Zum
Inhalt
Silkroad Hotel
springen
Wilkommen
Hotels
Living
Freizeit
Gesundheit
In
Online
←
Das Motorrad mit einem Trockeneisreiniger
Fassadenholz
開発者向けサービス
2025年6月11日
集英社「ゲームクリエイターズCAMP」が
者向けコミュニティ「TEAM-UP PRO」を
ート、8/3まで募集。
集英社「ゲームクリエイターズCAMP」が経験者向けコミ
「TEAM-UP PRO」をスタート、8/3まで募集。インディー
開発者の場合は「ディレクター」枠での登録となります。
★ ★ ★ ★ ★
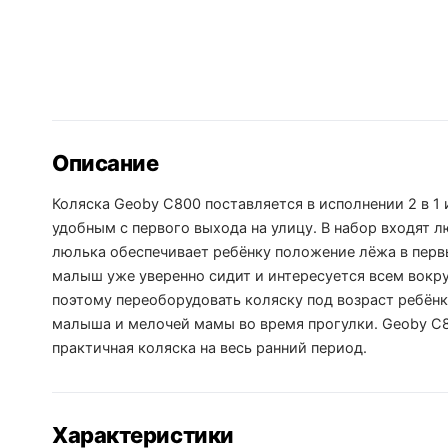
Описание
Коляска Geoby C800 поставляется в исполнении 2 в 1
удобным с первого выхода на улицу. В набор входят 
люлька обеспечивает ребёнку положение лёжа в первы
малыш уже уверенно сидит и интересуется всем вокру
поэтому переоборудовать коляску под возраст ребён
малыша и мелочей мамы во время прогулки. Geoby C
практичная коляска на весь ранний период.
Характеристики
★ ★ ★ ★ ★
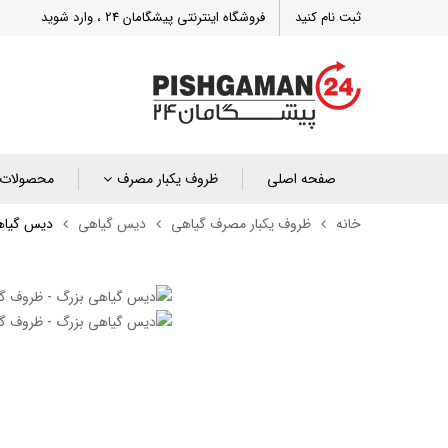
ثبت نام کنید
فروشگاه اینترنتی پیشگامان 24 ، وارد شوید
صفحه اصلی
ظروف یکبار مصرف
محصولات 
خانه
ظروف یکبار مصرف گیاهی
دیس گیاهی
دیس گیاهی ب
★ ★ ★ ★ ★
### [Your goal]
Which lines of the data above contain the string "ゲームクリエイターズCAMP"? Copy each of them.

### [Written solution]
集英社「ゲームクリエイターズCAMP」が
集英社「ゲームクリエイターズCAMP」が経験者向けコミ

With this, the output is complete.